Rock salt has been known to kill tree roots and plants but using a liquid crystalline slurry of rock salt in sewer pipes will typically flow right past the roots without killing them – many times never even contacting the tree roots since most root intrusion occurs from the top of the pipe (not the bottom of the pipe). In addition, rock salt in crystalline form is likely to make your blockage problem worse as the salt crystals can magnify the root blockage causing more damage to your drainpipe than good.

A quick short-term fix for pipeline or drain blockage from roots could be mechanical root cutting or hydro jetting, however cutting or jetting the roots is typically a short-term solution to restore flow caused by root intrusion. Cutting the roots in a pipe is like pruning or trimming a tree; cutting the roots can actually stimulate new root growth creating new fine, hair like root growth that will concentrate in a local area in your pipe. This hair like root ball will eventually clog your pipe if not treated properly.

If your lines are completely blocked or if this is the first time treating your drain lines for roots, mechanical cutting is a good first step to remove the root mass and restore good drainage right away. However, mechanical cutting should be followed by a treatment of RootX foaming root killer to keep the problem from coming back within a few months.

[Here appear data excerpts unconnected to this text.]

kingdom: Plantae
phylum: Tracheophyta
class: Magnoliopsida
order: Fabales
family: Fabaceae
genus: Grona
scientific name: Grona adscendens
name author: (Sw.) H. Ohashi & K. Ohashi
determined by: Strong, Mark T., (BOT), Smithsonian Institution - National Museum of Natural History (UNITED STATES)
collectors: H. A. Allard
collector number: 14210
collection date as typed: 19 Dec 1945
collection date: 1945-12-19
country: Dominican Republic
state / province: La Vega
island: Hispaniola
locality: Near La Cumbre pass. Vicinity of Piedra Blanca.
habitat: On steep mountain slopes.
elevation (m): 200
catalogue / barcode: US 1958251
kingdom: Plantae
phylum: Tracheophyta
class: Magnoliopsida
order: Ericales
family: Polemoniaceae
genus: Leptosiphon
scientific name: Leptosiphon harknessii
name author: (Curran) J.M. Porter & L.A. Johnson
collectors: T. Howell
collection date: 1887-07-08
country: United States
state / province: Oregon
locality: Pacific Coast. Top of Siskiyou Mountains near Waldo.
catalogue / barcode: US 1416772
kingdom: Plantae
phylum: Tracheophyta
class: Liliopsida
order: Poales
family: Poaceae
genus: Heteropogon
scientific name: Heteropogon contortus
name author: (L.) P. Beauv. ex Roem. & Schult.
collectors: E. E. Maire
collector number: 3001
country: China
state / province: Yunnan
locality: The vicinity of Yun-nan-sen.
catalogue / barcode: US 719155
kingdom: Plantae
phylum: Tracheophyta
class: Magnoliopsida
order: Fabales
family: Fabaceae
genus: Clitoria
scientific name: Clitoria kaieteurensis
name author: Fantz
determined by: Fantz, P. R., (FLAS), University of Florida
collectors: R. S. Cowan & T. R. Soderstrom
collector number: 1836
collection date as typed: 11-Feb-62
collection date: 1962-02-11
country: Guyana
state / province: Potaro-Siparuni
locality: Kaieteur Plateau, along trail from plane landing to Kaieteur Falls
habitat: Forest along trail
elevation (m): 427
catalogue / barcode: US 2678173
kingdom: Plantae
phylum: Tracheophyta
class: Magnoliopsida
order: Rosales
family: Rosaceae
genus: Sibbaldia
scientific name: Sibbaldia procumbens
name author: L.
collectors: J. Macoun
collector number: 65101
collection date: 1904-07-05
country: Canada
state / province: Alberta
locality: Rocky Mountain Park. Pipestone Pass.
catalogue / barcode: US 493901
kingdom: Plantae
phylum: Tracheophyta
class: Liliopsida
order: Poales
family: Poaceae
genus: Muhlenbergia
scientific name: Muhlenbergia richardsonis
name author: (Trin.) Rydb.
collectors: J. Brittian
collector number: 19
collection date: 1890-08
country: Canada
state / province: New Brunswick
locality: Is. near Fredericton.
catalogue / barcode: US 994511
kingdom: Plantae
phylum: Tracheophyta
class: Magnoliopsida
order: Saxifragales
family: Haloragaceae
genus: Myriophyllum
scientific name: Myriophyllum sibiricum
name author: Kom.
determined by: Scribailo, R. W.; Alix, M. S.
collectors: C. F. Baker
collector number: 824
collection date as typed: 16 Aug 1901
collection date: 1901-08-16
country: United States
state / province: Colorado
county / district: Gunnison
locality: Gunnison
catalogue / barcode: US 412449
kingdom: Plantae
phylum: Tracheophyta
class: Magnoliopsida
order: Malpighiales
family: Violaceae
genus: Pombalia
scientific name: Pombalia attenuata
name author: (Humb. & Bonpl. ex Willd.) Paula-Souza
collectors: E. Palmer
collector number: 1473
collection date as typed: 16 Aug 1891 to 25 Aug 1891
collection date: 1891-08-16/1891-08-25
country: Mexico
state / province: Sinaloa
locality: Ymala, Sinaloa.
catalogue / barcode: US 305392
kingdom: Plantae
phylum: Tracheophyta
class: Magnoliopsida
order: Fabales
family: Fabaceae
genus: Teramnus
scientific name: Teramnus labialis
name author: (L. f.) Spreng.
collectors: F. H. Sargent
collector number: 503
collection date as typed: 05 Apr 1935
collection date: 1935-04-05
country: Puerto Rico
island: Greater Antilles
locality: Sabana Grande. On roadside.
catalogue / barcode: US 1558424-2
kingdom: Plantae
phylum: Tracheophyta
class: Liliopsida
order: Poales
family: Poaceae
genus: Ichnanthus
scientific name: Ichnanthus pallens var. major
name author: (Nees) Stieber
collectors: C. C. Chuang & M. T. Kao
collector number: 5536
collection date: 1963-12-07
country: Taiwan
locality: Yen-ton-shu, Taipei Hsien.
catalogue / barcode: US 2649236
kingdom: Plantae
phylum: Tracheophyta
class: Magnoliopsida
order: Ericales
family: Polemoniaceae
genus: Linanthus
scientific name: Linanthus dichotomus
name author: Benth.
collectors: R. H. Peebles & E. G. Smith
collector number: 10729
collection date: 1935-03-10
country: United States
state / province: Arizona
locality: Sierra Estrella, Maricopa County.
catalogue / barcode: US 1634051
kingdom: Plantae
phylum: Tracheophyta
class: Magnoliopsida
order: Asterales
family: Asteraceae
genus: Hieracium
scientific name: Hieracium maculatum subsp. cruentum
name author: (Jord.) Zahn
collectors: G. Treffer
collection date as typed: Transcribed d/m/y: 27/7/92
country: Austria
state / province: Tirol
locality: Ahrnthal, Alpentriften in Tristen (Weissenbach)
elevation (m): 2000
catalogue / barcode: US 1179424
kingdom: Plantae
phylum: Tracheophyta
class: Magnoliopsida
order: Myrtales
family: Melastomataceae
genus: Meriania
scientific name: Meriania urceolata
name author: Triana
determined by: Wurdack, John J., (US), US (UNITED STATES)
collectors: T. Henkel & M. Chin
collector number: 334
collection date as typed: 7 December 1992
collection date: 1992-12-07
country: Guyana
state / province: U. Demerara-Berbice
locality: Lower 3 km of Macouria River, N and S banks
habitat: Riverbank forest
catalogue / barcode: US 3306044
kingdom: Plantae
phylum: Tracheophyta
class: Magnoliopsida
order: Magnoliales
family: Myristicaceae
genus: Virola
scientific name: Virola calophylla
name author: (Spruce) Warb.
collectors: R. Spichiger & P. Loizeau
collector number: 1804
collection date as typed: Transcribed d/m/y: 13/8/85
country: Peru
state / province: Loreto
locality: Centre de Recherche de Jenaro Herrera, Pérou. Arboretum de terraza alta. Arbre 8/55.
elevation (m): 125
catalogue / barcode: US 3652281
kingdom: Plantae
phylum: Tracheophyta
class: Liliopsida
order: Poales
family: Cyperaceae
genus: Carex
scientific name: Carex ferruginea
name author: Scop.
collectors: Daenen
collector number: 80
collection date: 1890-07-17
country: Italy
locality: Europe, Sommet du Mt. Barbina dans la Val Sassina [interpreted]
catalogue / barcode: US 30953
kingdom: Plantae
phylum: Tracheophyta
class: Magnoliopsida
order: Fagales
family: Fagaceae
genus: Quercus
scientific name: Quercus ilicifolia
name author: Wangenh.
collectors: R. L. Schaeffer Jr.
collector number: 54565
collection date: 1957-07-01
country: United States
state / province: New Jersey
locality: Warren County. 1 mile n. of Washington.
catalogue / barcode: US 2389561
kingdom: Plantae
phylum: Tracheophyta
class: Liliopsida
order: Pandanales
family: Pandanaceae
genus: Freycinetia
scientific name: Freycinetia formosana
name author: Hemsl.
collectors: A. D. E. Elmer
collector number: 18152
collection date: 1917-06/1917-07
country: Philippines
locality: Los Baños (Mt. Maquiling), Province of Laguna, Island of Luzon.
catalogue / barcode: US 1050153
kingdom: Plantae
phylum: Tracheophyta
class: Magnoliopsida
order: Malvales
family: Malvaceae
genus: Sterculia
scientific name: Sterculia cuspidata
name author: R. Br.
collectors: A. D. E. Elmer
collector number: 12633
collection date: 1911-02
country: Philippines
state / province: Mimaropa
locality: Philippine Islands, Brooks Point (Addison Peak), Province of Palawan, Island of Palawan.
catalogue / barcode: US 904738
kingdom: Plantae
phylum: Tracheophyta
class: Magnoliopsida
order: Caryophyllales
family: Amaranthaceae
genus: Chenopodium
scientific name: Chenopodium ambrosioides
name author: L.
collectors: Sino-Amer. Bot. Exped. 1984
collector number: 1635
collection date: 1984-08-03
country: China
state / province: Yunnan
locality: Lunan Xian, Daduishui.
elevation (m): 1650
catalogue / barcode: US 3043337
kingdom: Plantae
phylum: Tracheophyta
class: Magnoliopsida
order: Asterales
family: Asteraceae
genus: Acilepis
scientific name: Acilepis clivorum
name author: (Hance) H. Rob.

Treating pipes with RootX after a mechanical cutting not only kills all the remaining roots on contact, but it also leaves a thin layer of the root killing dichlobenil in the drainpipes to help prevent roots from regrowing. It’s important to apply RootX within the first hour after mechanically cutting or jetting the tree roots or wait six to eight weeks. Roots release a resin (think of it like a protective callus) to cover the newly the cut ends of the roots and protect them against further injury. If you apply RootX immediately after cutting, RootX can penetrate the root ends before the callused root coating is complete. After six to eight weeks, the traumatic resin will have dissipated, leaving the actively growing roots vulnerable again.